(The task) Below are lines of records; copy exactly those from the one containing "nose: (449, 265)" through the one containing "right hip: (314, 286)", leaving the pictures behind.

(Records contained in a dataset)
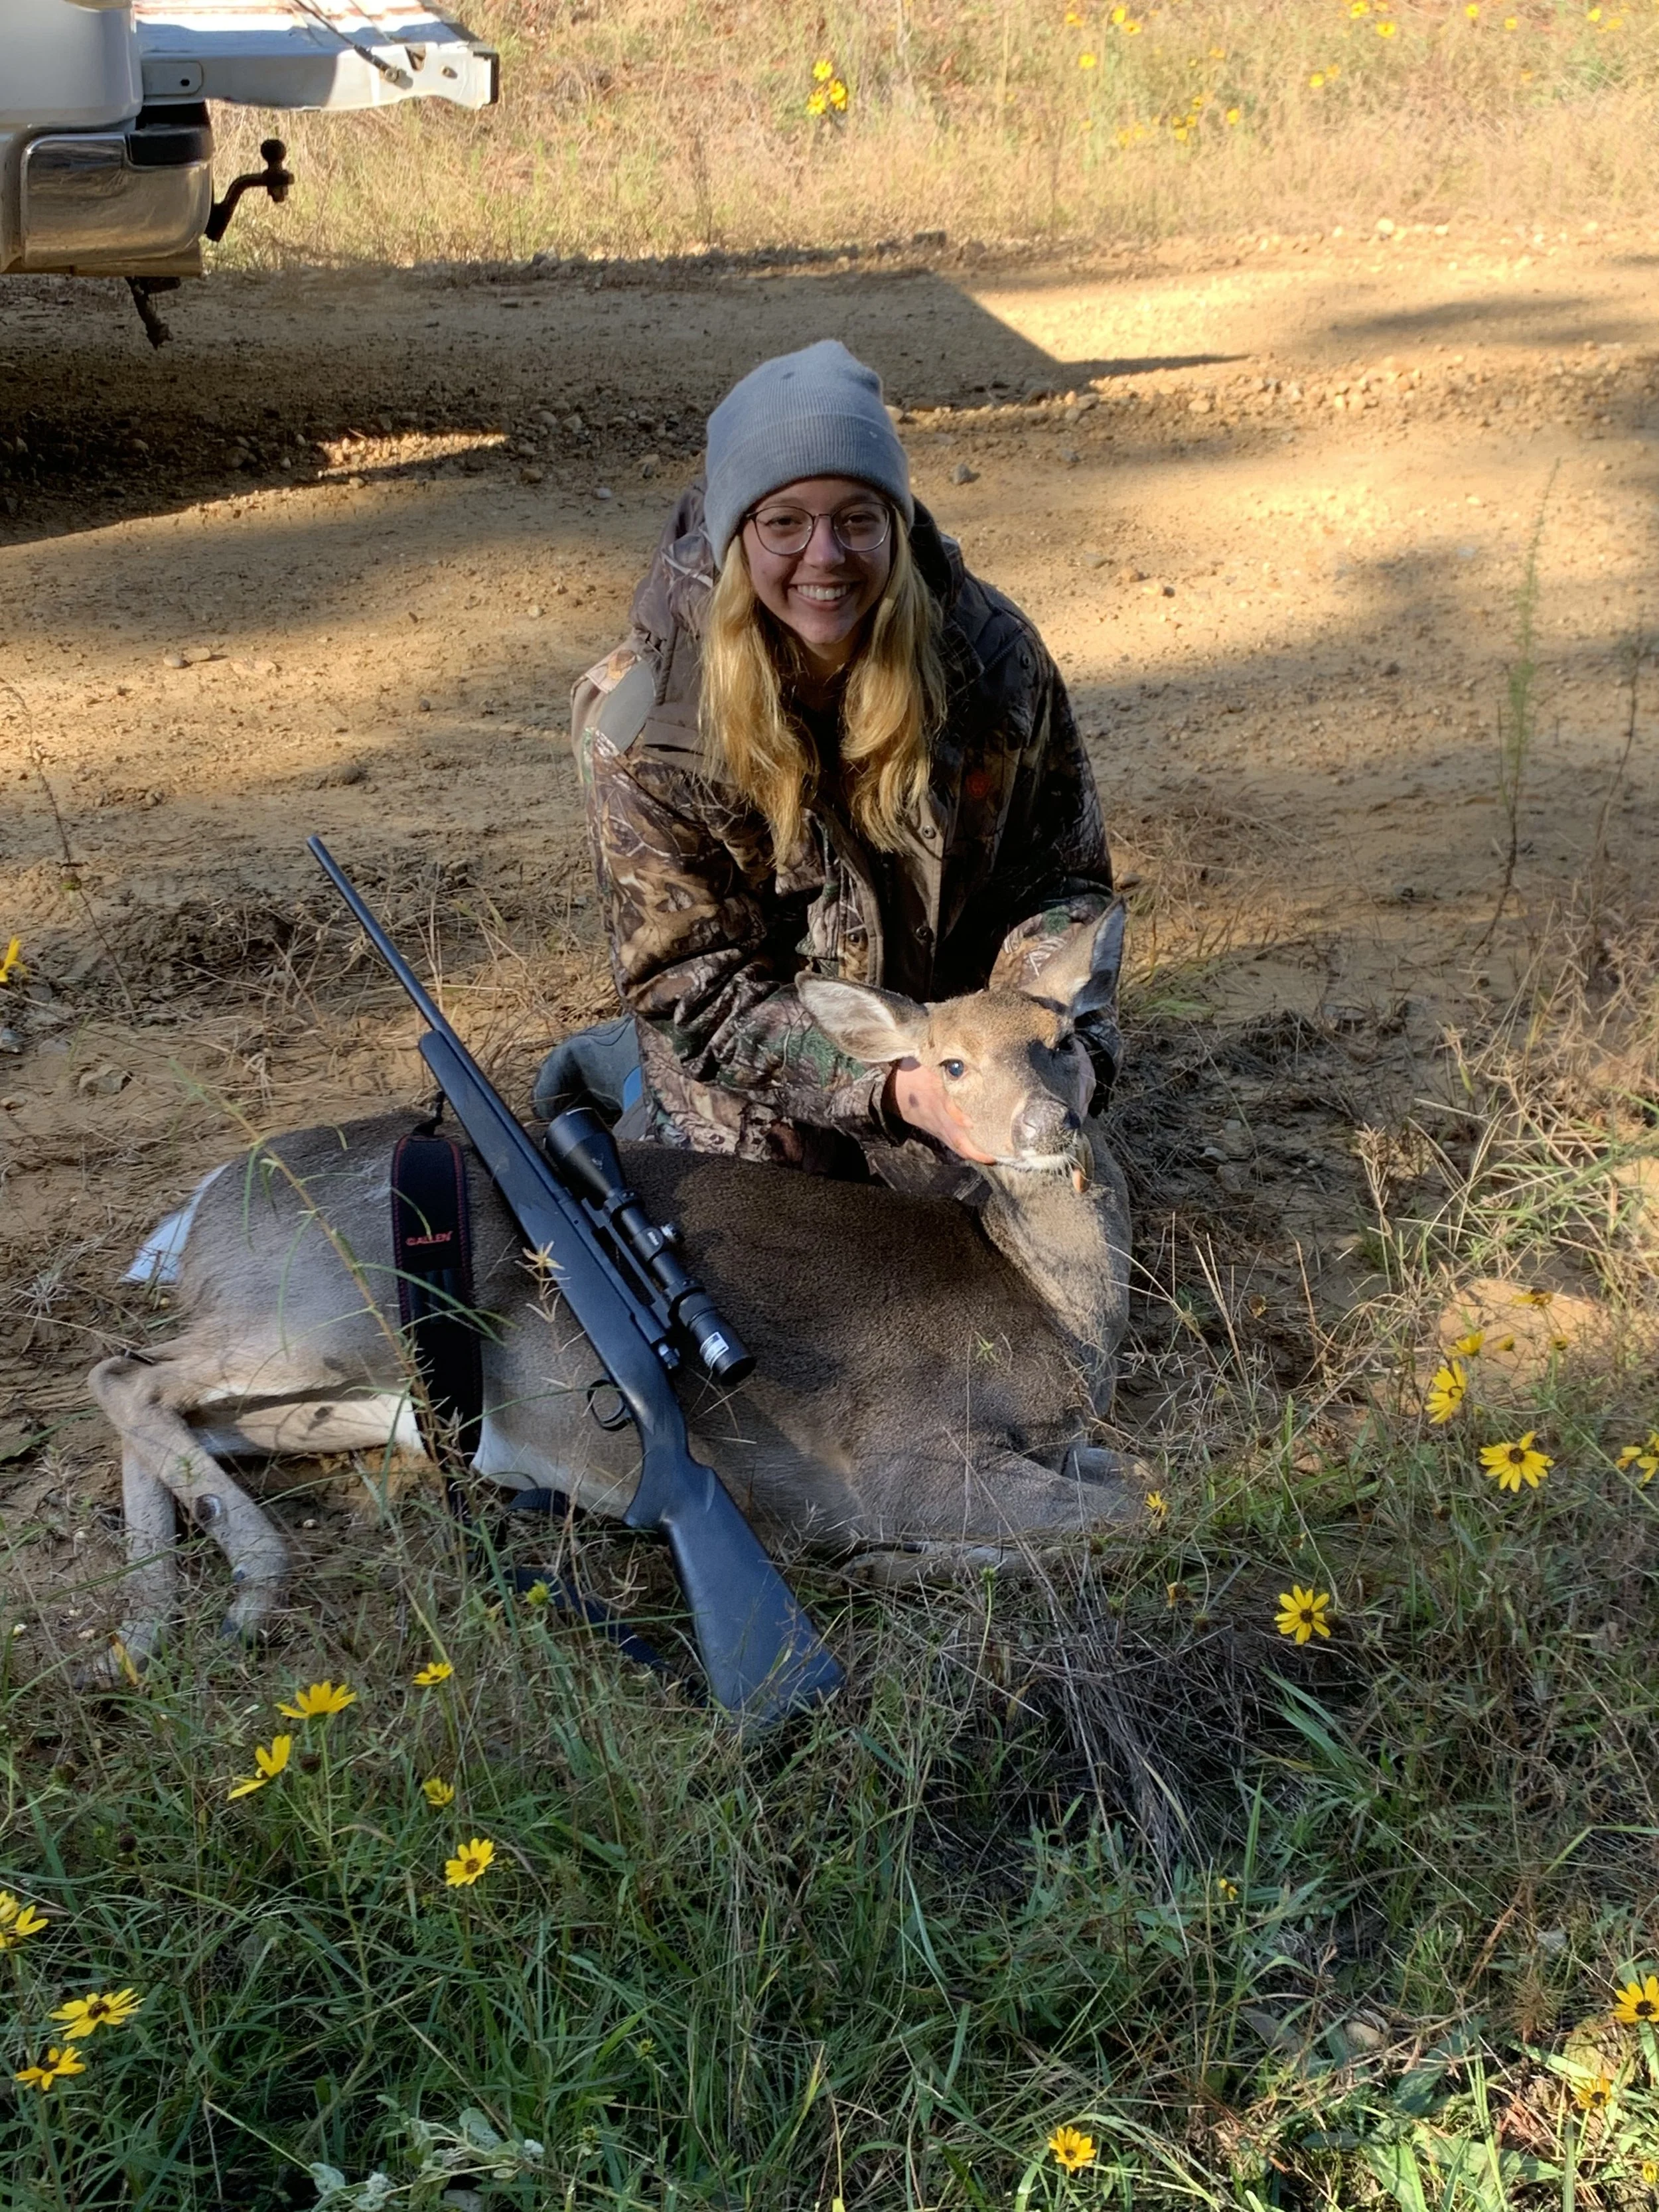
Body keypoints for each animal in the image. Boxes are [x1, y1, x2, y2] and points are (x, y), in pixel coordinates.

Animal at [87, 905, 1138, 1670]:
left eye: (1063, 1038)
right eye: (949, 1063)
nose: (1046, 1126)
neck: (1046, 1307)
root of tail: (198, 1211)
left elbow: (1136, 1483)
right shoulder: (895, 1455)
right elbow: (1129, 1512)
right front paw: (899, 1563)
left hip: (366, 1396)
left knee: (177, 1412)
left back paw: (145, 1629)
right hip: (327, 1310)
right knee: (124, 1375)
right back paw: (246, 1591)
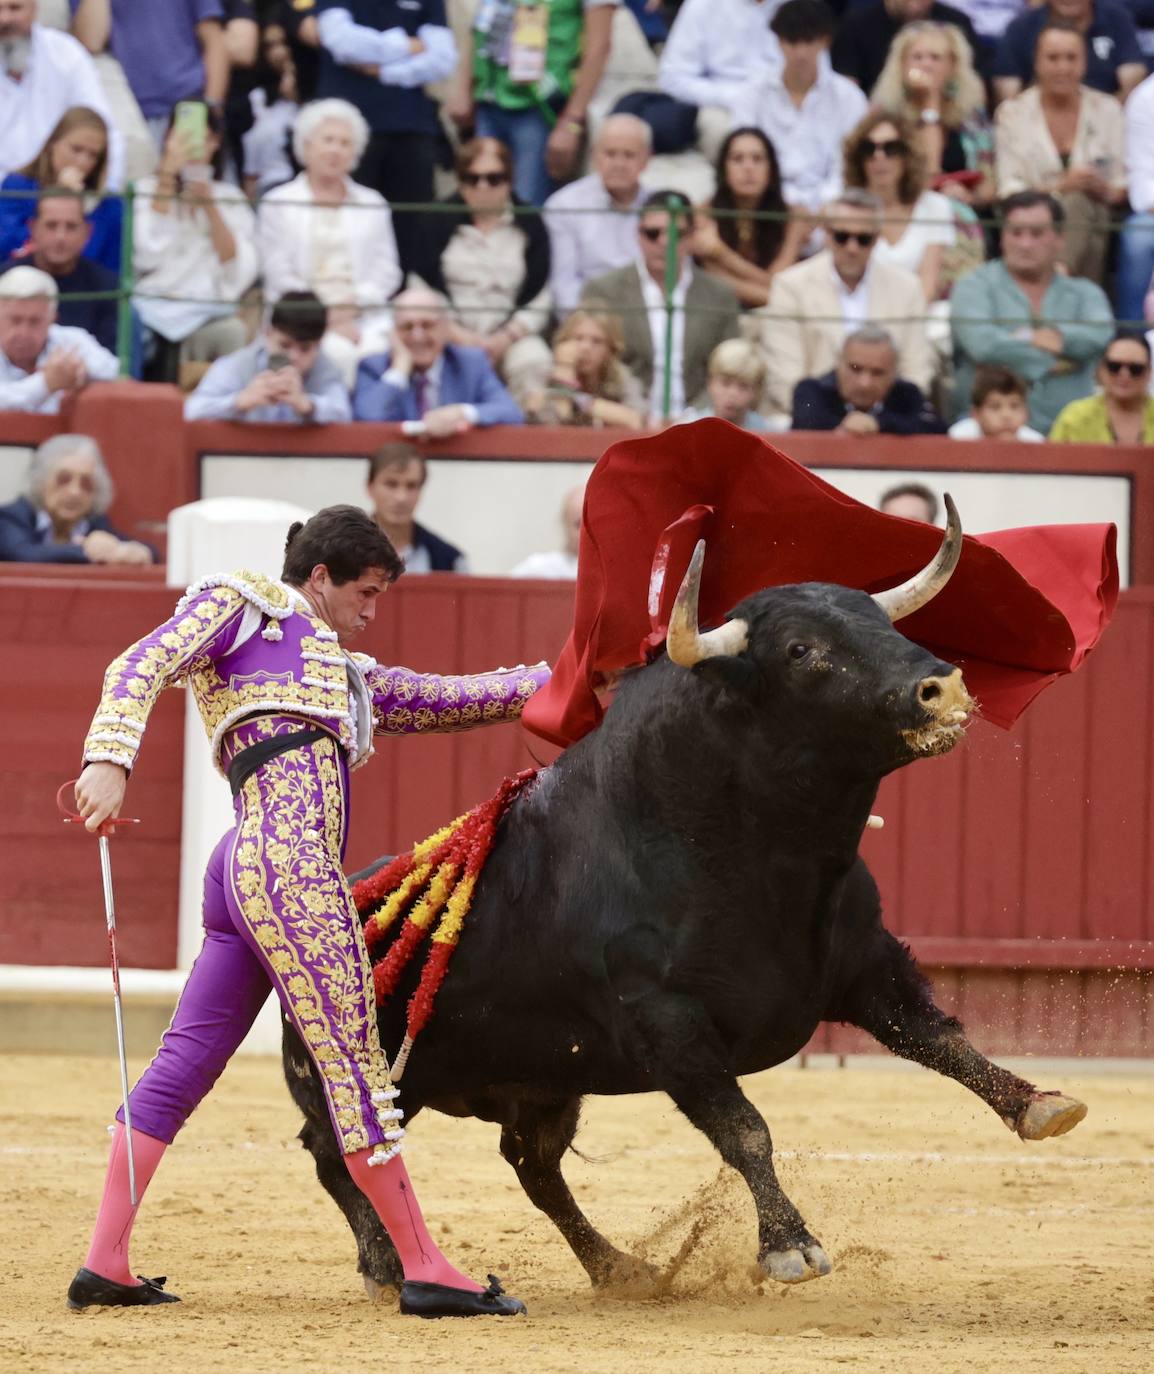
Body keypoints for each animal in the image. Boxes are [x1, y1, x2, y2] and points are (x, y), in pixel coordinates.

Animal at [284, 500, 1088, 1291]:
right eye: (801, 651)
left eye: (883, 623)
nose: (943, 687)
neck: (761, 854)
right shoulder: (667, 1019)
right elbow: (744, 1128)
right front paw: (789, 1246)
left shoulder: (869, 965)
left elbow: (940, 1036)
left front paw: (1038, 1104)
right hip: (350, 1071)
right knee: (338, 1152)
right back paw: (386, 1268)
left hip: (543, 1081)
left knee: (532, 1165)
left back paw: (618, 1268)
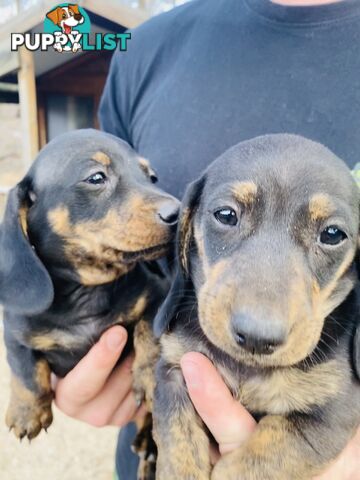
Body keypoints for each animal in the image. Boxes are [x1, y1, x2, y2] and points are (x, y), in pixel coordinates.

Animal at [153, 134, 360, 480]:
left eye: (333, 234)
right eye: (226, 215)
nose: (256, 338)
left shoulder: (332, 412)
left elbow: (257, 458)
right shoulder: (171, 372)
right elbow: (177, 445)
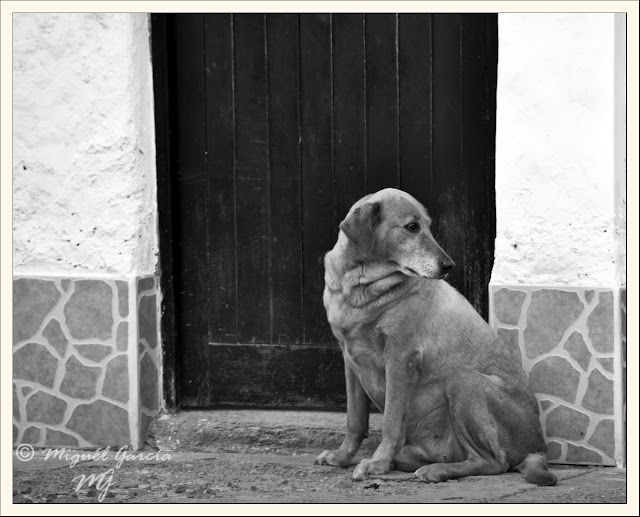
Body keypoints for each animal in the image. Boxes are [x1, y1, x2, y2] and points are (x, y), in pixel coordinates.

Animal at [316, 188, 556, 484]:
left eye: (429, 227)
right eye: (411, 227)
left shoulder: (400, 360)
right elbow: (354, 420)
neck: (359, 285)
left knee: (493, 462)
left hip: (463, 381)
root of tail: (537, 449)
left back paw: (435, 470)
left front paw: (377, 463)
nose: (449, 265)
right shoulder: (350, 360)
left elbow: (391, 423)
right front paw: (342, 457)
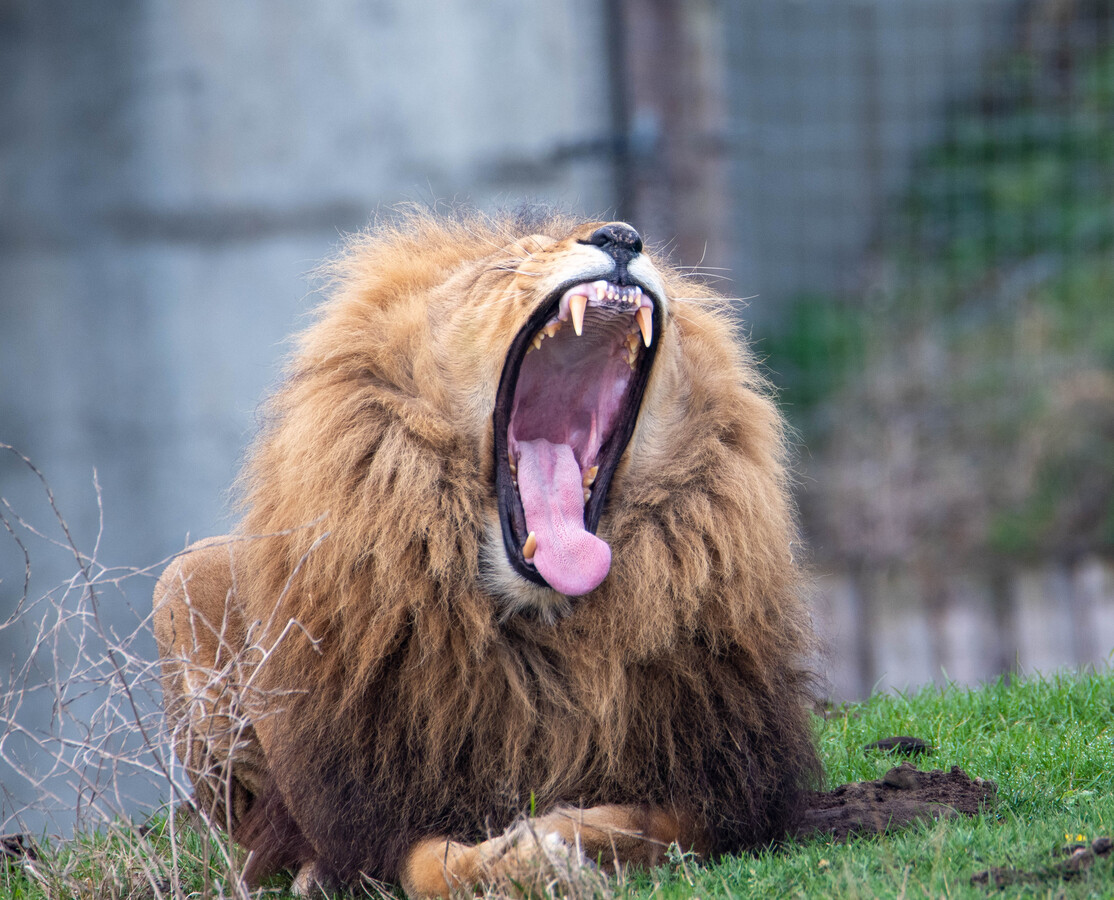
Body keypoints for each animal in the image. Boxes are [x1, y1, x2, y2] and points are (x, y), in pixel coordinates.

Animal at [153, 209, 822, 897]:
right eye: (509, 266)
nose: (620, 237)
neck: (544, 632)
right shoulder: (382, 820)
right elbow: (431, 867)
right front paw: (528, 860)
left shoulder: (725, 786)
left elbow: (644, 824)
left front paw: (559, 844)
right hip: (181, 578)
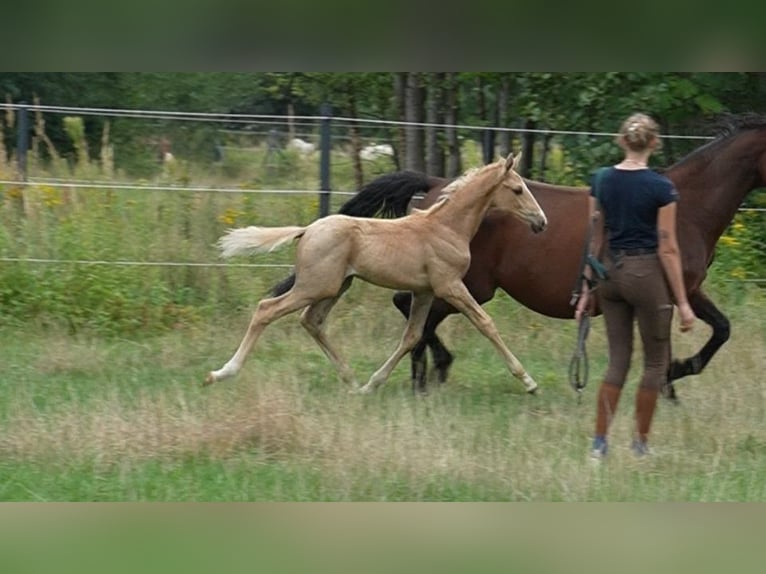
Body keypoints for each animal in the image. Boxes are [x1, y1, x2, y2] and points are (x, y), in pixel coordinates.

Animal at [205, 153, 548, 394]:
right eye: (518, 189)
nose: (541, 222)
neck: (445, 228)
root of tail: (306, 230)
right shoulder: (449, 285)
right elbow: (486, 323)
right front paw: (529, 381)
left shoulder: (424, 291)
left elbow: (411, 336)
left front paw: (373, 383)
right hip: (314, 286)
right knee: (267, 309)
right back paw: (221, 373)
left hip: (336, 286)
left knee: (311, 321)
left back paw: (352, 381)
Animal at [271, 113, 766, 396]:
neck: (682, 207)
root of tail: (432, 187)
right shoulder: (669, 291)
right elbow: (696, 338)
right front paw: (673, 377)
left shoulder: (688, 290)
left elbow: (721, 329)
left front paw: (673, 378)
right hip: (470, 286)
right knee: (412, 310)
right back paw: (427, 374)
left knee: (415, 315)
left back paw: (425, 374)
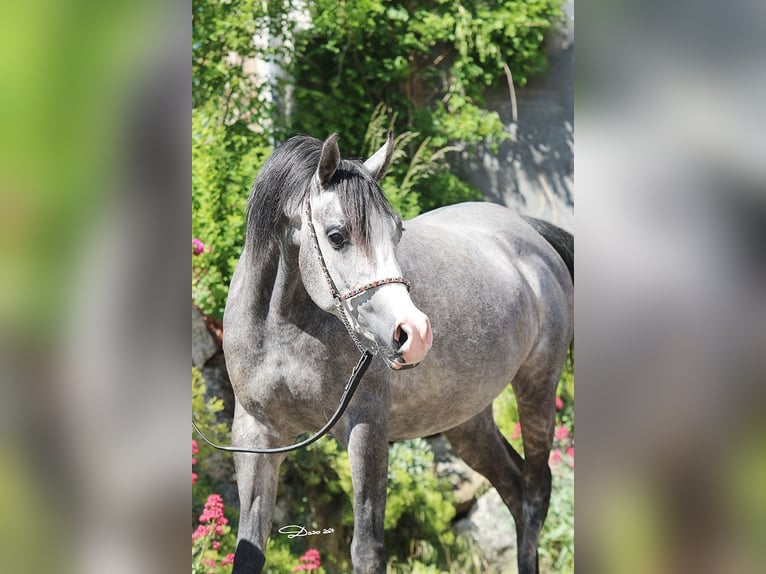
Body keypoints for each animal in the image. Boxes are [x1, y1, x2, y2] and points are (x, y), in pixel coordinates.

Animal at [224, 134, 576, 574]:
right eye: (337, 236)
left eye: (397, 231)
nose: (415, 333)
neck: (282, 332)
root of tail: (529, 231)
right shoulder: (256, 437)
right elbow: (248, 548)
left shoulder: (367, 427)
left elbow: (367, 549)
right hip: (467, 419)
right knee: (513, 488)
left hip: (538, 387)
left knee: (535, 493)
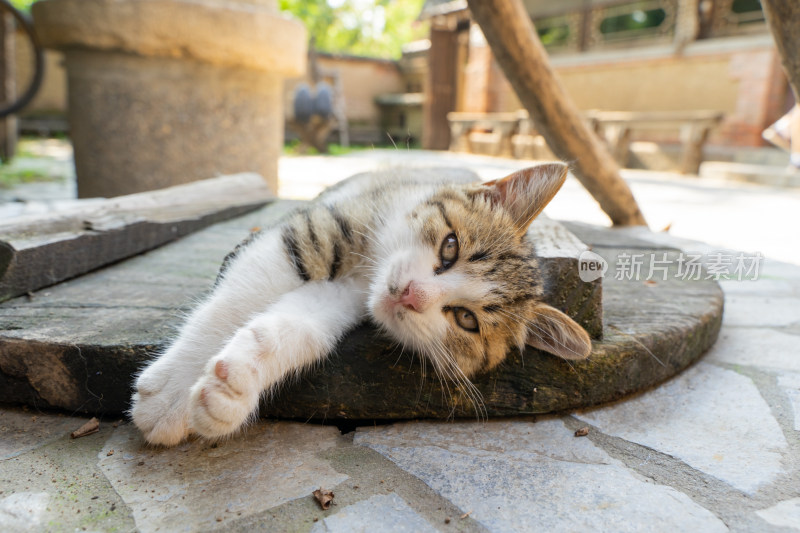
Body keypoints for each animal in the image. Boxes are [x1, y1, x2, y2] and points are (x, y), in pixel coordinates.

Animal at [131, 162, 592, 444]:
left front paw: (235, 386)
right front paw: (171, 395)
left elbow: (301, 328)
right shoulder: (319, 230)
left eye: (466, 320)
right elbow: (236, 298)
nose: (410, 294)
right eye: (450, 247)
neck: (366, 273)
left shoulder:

(Result of this exercise)
nose: (449, 265)
right shoulder: (350, 360)
left elbow: (391, 423)
right front paw: (342, 457)
Body keypoints for each animal in the image. Boxes are [x1, y1, x2, y2] and points are (x, y), in pixel coordinates.

Animal at [153, 209, 822, 897]:
right eye: (509, 266)
nose: (620, 237)
neck: (544, 632)
right shoulder: (382, 820)
right elbow: (431, 867)
right front paw: (528, 860)
left shoulder: (725, 786)
left elbow: (644, 824)
left front paw: (559, 844)
right hip: (181, 578)
Body keypoints for each animal in the image. Boxes are [x1, y1, x2, y2] and points are (x, y), in pixel coordinates.

Animal at [205, 153, 548, 394]:
right eye: (518, 189)
nose: (541, 222)
neck: (445, 228)
root of tail: (306, 230)
right shoulder: (449, 285)
right elbow: (486, 323)
right front paw: (529, 381)
left shoulder: (424, 291)
left elbow: (411, 336)
left front paw: (373, 383)
right hip: (314, 286)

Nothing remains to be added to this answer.